WORK INSTRUCTION
In the data below, find every line with the word "lines" and copy it out.

*** Opening RECORDS TO USE ***

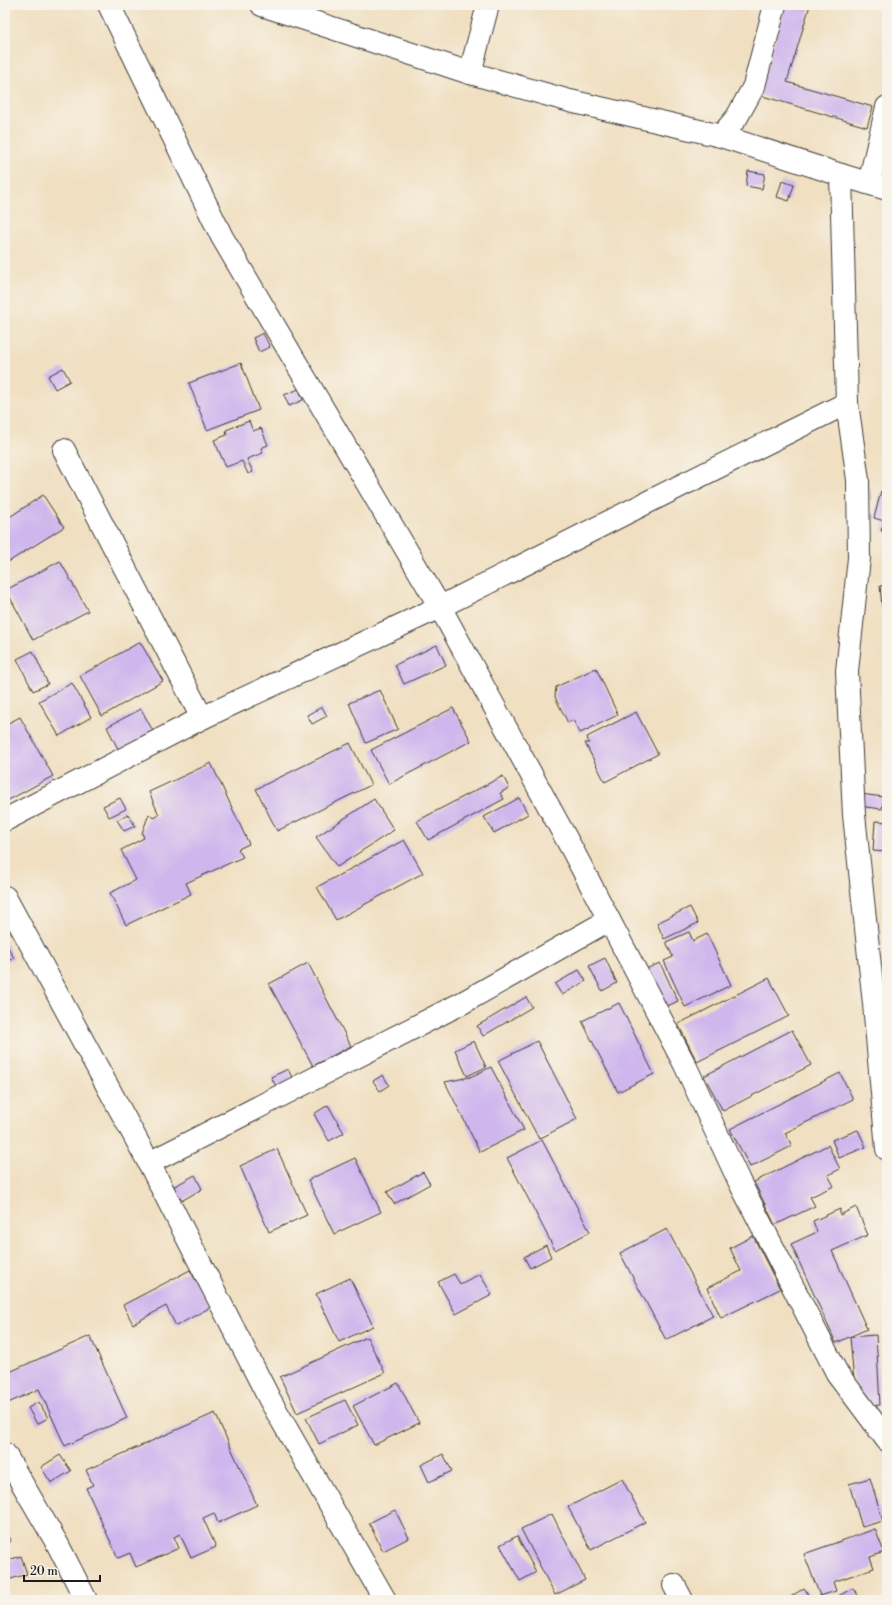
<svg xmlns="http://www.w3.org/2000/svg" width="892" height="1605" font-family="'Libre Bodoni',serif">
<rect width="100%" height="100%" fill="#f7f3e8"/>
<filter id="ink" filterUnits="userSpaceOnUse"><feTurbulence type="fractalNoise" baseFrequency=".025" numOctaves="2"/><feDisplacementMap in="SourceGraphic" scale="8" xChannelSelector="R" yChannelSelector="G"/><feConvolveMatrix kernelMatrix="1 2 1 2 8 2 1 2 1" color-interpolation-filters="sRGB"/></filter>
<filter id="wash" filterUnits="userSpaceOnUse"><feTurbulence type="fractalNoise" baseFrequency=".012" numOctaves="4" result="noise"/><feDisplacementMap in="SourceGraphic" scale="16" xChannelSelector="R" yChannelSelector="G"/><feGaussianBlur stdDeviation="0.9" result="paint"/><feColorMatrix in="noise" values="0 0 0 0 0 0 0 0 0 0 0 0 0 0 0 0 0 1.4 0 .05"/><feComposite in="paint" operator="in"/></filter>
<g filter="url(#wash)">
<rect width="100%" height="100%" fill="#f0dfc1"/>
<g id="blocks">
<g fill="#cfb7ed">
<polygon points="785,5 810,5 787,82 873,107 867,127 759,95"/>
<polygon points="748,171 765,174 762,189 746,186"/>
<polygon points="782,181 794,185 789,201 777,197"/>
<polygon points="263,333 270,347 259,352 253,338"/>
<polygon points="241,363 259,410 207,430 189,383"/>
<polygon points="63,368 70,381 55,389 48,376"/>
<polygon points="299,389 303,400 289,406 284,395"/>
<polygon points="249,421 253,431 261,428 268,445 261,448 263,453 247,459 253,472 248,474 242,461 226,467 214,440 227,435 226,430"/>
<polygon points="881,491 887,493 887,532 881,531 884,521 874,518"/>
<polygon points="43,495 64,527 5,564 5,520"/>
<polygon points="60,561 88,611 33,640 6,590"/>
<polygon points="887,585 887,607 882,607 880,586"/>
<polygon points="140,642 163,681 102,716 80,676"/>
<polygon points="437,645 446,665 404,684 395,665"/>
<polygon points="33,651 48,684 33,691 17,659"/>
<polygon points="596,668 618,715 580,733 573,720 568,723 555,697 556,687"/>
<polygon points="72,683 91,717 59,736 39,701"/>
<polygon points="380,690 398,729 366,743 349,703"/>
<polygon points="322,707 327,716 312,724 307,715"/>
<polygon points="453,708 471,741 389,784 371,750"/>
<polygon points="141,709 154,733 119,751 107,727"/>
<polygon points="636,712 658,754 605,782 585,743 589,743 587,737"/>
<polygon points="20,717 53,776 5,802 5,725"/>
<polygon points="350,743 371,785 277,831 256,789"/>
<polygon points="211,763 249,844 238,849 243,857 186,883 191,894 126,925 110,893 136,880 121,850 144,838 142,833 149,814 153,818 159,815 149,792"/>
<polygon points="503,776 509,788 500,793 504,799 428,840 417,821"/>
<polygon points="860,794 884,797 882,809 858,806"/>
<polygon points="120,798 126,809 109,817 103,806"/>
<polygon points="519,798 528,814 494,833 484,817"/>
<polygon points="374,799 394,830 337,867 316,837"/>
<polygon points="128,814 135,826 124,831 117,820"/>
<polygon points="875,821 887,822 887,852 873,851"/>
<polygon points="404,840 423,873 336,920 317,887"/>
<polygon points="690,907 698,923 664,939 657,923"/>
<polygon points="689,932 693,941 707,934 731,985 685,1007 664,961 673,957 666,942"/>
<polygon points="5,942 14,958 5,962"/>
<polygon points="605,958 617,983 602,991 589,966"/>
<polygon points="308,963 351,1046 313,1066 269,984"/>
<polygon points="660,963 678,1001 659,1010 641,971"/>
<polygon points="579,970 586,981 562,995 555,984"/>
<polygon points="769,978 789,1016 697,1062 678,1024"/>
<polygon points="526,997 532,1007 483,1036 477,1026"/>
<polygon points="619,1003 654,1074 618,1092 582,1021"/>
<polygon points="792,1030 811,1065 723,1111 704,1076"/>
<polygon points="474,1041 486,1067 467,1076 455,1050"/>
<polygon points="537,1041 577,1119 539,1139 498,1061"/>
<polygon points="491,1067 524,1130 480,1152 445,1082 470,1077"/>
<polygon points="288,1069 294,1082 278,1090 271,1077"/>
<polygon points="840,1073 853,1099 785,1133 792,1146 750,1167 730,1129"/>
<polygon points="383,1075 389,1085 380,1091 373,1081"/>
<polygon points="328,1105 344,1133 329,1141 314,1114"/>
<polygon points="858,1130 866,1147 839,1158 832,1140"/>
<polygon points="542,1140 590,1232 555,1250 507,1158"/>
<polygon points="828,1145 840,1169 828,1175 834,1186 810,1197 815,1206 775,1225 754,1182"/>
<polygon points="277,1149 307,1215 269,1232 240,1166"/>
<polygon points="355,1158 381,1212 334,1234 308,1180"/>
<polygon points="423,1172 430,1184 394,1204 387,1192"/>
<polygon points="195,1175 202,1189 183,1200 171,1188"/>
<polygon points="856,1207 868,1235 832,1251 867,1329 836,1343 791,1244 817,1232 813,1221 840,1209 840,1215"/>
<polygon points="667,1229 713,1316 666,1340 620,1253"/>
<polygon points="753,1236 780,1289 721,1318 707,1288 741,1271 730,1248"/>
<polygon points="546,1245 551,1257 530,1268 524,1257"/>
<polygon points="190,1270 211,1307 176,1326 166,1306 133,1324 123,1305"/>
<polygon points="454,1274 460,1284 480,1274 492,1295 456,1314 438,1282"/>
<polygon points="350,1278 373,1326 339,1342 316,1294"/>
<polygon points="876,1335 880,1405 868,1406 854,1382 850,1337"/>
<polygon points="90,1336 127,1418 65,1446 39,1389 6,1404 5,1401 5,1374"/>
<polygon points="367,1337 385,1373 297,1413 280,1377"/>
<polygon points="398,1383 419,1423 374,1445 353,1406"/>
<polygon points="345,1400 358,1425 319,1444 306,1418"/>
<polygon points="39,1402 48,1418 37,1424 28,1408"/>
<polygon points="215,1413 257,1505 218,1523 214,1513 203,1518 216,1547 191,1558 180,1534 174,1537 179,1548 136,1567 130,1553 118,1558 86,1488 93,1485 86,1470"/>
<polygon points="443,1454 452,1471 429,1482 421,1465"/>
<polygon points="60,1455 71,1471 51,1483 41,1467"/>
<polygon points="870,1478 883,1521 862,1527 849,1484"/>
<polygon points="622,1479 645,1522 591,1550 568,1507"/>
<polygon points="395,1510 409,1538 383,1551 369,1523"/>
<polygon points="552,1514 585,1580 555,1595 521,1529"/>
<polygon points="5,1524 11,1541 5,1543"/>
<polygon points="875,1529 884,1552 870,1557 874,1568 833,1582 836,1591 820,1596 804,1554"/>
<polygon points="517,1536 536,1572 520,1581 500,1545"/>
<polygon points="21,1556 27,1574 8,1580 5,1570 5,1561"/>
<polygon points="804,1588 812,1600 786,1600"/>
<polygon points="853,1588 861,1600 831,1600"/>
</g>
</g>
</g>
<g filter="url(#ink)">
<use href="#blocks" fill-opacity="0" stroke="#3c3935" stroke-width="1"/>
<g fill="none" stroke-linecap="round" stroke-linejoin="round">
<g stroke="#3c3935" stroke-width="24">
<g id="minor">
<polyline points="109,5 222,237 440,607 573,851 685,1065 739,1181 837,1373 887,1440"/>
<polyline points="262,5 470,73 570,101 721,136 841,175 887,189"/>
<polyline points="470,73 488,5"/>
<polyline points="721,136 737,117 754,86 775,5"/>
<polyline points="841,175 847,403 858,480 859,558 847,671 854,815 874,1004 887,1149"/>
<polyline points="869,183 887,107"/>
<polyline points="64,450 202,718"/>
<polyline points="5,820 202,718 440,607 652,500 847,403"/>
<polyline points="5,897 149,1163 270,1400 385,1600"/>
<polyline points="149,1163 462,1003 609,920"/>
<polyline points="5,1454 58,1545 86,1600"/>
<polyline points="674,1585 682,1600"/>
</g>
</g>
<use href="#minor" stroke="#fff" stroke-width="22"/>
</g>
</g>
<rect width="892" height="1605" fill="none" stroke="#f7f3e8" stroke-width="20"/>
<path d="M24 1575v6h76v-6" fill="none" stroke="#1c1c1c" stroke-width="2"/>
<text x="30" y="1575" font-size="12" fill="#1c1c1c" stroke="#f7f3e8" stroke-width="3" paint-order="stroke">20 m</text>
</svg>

*** Closing RECORDS TO USE ***
*** Opening RECORDS TO USE ***

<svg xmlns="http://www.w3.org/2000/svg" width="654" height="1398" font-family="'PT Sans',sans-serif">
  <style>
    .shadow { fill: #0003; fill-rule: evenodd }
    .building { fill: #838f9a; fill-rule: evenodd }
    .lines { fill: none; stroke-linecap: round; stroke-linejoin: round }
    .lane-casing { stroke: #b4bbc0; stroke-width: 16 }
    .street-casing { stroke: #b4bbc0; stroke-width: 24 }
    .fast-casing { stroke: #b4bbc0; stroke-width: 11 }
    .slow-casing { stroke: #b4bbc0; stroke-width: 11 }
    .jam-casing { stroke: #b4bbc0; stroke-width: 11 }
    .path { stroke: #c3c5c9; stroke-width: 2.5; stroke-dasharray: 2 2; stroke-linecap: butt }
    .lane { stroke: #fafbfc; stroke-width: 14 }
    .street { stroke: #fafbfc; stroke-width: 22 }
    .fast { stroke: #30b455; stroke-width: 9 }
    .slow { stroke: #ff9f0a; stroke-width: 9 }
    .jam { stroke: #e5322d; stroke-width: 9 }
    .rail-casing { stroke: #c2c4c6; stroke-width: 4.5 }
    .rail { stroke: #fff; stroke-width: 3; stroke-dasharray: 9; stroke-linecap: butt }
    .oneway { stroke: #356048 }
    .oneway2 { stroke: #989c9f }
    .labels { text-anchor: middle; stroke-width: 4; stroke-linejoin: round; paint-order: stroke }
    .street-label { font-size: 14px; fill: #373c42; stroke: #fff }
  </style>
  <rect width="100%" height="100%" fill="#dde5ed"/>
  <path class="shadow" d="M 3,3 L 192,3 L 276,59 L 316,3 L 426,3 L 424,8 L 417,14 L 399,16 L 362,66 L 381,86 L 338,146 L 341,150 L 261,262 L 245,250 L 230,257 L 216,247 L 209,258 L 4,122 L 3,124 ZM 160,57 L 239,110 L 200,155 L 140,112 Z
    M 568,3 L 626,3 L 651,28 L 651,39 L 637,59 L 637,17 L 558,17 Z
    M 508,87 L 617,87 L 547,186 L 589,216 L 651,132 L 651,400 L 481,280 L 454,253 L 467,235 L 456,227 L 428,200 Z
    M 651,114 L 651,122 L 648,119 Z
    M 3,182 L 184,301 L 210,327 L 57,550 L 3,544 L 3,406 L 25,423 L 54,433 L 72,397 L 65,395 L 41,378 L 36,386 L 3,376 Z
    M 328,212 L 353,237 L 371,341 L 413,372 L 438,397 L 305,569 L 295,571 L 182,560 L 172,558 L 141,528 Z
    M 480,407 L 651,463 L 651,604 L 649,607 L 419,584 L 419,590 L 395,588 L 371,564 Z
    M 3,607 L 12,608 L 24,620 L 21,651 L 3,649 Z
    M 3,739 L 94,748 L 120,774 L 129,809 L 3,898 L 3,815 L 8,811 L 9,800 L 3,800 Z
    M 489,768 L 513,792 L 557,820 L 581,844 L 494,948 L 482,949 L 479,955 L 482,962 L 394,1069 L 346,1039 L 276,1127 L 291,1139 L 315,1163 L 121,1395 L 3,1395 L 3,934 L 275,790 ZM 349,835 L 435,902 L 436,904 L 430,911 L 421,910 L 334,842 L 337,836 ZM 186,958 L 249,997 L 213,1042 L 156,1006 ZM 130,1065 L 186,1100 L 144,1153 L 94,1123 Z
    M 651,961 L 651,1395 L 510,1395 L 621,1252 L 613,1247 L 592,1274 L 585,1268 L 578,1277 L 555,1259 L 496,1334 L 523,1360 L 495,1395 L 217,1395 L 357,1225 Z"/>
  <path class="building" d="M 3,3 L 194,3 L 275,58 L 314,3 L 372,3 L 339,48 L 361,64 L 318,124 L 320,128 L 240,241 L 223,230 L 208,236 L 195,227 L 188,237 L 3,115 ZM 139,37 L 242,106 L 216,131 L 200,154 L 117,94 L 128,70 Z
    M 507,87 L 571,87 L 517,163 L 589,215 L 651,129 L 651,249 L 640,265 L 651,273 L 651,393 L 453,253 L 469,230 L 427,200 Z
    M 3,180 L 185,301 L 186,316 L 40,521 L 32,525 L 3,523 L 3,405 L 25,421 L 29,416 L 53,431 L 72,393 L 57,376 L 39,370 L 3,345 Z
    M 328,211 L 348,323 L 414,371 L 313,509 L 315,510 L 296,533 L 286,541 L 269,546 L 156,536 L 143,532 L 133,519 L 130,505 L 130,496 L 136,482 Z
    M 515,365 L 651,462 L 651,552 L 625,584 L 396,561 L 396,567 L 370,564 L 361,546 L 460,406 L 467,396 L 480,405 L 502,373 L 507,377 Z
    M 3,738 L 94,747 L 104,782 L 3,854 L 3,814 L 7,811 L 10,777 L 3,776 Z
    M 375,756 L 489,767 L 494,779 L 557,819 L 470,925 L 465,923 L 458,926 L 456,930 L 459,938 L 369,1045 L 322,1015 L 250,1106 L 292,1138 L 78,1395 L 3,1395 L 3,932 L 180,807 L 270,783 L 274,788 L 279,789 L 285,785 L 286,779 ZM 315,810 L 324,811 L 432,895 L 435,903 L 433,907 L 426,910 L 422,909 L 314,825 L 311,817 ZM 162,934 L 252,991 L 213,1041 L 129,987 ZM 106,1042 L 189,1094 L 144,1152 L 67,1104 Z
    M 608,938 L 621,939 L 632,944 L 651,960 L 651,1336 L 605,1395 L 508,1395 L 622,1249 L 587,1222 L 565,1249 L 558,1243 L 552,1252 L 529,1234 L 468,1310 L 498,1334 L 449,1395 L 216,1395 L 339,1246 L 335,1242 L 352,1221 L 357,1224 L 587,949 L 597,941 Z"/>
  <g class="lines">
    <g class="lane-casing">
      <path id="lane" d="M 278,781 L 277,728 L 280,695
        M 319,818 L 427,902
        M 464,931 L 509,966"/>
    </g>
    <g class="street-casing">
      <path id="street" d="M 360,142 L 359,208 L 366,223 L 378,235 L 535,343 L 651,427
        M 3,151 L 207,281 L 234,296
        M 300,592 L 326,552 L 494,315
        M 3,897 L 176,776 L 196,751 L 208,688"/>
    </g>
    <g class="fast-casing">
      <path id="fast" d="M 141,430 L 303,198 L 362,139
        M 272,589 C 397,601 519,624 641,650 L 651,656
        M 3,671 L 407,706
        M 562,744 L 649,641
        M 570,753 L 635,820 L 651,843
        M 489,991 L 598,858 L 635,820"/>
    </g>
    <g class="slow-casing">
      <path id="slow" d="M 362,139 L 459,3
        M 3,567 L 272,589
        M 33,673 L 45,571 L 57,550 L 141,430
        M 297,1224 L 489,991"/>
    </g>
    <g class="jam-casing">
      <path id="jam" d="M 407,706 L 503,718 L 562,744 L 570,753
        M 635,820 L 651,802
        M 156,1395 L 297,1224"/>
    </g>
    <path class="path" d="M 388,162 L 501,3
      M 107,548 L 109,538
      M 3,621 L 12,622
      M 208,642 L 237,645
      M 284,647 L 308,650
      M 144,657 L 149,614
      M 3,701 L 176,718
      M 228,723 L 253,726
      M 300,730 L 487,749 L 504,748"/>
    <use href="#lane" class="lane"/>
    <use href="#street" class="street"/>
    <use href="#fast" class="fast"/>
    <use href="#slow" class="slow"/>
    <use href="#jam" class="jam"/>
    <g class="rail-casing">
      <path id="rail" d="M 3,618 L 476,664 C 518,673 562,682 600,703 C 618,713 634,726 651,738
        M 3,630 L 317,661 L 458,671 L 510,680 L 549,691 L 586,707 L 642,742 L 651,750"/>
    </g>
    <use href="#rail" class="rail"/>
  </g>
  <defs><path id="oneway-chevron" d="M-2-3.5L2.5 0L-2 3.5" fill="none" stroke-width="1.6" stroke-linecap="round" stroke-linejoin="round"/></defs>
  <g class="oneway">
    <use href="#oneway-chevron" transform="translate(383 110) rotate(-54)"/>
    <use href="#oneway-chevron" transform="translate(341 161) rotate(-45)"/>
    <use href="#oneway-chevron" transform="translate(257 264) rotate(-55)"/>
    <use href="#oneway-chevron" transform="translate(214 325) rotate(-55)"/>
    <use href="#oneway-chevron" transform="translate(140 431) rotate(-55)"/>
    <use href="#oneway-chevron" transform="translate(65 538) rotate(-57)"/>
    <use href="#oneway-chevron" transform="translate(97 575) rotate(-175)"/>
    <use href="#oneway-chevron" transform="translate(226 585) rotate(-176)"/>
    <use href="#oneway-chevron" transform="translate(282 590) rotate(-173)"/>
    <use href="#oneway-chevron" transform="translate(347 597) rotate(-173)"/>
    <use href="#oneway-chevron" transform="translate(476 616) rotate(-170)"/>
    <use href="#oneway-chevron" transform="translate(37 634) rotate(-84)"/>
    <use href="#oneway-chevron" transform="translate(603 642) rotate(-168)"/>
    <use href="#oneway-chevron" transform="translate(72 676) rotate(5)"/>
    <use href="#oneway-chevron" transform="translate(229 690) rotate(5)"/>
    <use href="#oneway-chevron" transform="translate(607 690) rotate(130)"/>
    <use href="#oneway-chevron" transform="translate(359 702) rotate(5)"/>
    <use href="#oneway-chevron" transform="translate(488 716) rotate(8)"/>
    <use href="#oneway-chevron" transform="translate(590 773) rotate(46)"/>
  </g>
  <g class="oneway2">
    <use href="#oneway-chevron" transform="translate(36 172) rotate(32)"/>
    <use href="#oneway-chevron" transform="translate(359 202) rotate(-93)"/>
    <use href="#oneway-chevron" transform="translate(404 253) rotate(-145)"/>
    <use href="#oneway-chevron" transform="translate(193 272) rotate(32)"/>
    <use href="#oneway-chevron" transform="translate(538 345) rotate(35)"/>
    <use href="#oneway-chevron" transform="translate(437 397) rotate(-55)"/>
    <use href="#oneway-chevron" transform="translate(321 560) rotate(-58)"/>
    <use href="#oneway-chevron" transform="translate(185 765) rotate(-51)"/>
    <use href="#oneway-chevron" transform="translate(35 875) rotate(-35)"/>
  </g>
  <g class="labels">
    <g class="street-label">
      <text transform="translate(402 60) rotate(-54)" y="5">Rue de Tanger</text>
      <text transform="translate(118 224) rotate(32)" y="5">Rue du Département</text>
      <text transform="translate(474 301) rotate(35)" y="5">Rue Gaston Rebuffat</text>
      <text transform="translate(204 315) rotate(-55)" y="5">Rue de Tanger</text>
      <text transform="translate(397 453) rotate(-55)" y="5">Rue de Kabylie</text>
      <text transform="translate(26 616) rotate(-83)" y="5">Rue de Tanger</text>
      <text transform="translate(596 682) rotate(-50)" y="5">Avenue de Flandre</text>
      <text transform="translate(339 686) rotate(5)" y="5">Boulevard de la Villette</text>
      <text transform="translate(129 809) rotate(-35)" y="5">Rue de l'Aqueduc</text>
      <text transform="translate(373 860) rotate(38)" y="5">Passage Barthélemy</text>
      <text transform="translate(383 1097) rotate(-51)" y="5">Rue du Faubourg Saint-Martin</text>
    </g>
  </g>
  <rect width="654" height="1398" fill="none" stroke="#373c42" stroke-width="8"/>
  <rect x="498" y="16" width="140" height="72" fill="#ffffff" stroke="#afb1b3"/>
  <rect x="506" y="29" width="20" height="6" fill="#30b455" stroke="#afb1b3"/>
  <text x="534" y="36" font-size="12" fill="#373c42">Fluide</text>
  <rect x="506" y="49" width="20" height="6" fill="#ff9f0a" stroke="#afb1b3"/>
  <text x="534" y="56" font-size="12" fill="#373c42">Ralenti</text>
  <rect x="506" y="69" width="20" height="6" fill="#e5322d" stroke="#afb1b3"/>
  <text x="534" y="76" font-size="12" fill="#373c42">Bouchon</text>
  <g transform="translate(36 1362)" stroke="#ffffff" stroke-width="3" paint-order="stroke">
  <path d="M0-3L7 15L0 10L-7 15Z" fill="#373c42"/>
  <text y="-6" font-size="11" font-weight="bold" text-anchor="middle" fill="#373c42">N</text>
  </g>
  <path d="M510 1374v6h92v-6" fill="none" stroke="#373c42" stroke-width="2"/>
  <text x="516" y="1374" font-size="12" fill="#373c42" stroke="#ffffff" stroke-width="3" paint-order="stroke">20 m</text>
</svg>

*** Closing RECORDS TO USE ***

SOLUTION
    .lines { fill: none; stroke-linecap: round; stroke-linejoin: round }
  <g class="lines">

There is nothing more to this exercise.